Meskipun tidak lagi banyak digunakan, Catenaccio dan libero telah meninggalkan warisan yang mendalam dalam pemikiran defensif dan evolusinya menjadi sistem lain yang disebut Zona Mista (Zona Campuran). Ini adalah kombinasi dari sifat organisasi pertahanan zonal dan kemampuan "penjagaan ganda" (1 bek melakukan penjagaan + seorang sweeper memberikan perlindungan) dari Catenaccio. Dalam sistem ini, sweeper bergerak bebas sementara bek tengah lainnya bertahan di zona masing-masing. Zona Mista dianggap sebagai model untuk sistem pertahanan modern, yang menunjukkan evolusi dan kemampuan adaptasi filosofi Catenaccio.
Penyapu legendaris
Tidak ada yang mendefinisikan peran libero modern dengan lebih jelas daripada legenda Jerman Franz Beckenbauer, yang dijuluki "Der Kaiser" (Sang Kaisar). Ia dianggap telah menciptakan kembali dan mengangkat posisi ini.

Beckenbauer memulai kariernya sebagai pemain sayap, kemudian sebagai gelandang. Namun, ia merasa dapat memberikan dampak yang lebih besar pada permainan dari posisi yang lebih dalam, bebas dari penjagaan lawan. Terinspirasi oleh pergerakan menyerang bek sayap Inter Milan, Giacinto Facchetti, Beckenbauer mendesak para pelatih untuk menempatkannya sebagai libero.
Berbeda dengan libero-libero awal yang murni defensif, Beckenbauer mengubah posisi tersebut menjadi peran menyerang. Ia memanfaatkan ruang di depannya, berakselerasi dengan bola di kakinya, dan mendistribusikan bola dengan umpan pendek dan panjang dengan visi yang tajam. Ia bukan hanya salah satu pemain paling berbakat dalam sejarah, tetapi juga menciptakan peran taktis baru untuk dirinya sendiri.
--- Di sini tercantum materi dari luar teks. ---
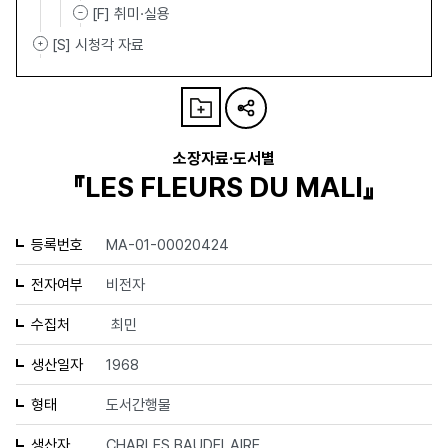
[F] 취미·실용
[S] 시청각 자료
소장자료·도서별
『LES FLEURS DU MALl』
등록번호
MA-01-00020424
전자여부
비전자
수집처
최민
생산일자
1968
형태
도서간행물
생산자
CHARLES BAUDELAIRE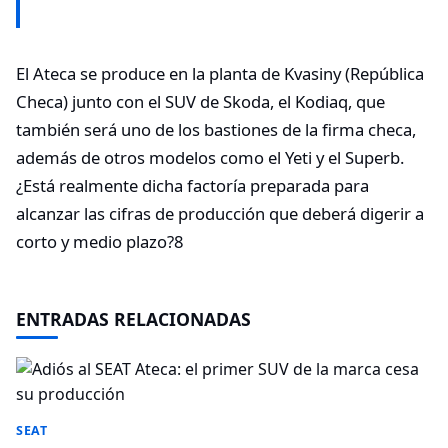
El Ateca se produce en la planta de Kvasiny (República
Checa) junto con el SUV de Skoda, el Kodiaq, que
también será uno de los bastiones de la firma checa,
además de otros modelos como el Yeti y el Superb.
¿Está realmente dicha factoría preparada para
alcanzar las cifras de producción que deberá digerir a
corto y medio plazo?8
ENTRADAS RELACIONADAS
SEAT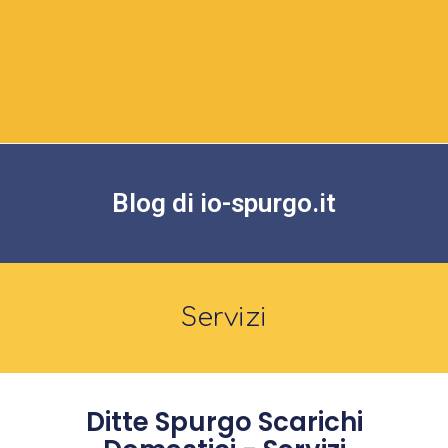
Blog di io-spurgo.it
Servizi
Ditte Spurgo Scarichi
Dalam peran libero menyerang ini, Beckenbauer memimpin Jerman Barat meraih kemenangan di Euro 1972 dan Piala Dunia 1974, serta membantu Bayern Munich mendominasi Eropa dengan tiga gelar Piala Eropa berturut-turut.
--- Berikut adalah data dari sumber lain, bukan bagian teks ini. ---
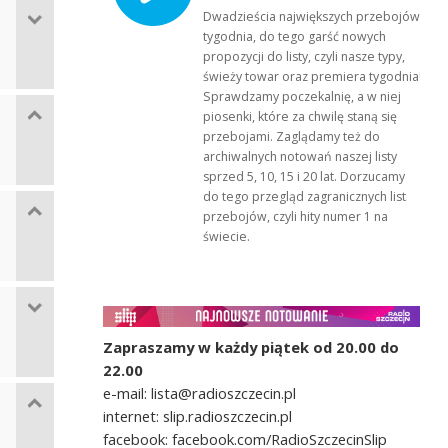
Dwadzieścia największych przebojów
tygodnia, do tego garść nowych
propozycji do listy, czyli nasze typy,
świeży towar oraz premiera tygodnia!
Sprawdzamy poczekalnię, a w niej
piosenki, które za chwilę staną się
przebojami. Zaglądamy też do
archiwalnych notowań naszej listy
sprzed 5, 10, 15 i 20 lat. Dorzucamy
do tego przegląd zagranicznych list
przebojów, czyli hity numer 1 na
świecie.
Zapraszamy w każdy piątek od 20.00 do
22.00
e-mail: lista@radioszczecin.pl
internet: slip.radioszczecin.pl
facebook: facebook.com/RadioSzczecinSlip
- Gaetano Scirea (Italia): Legenda Juventus dan tim nasional Italia, terkenal karena gaya bermainnya yang cerdas, tenang, dan elegan. Ia adalah jantung pertahanan Italia yang memenangkan Piala Dunia 1982.
- Franco Baresi (Italia): Ikon AC Milan, seorang libero dengan kemampuan membaca permainan yang luar biasa dan keterampilan kepemimpinan dalam pertahanan.
- Matthias Sammer (Jerman): Pemenang Ballon d'Or 1996 atas penampilannya yang luar biasa sebagai libero, menggabungkan pertahanan yang solid dengan kemampuan menciptakan peluang dan mencetak gol, membantu Jerman memenangkan Euro 1996.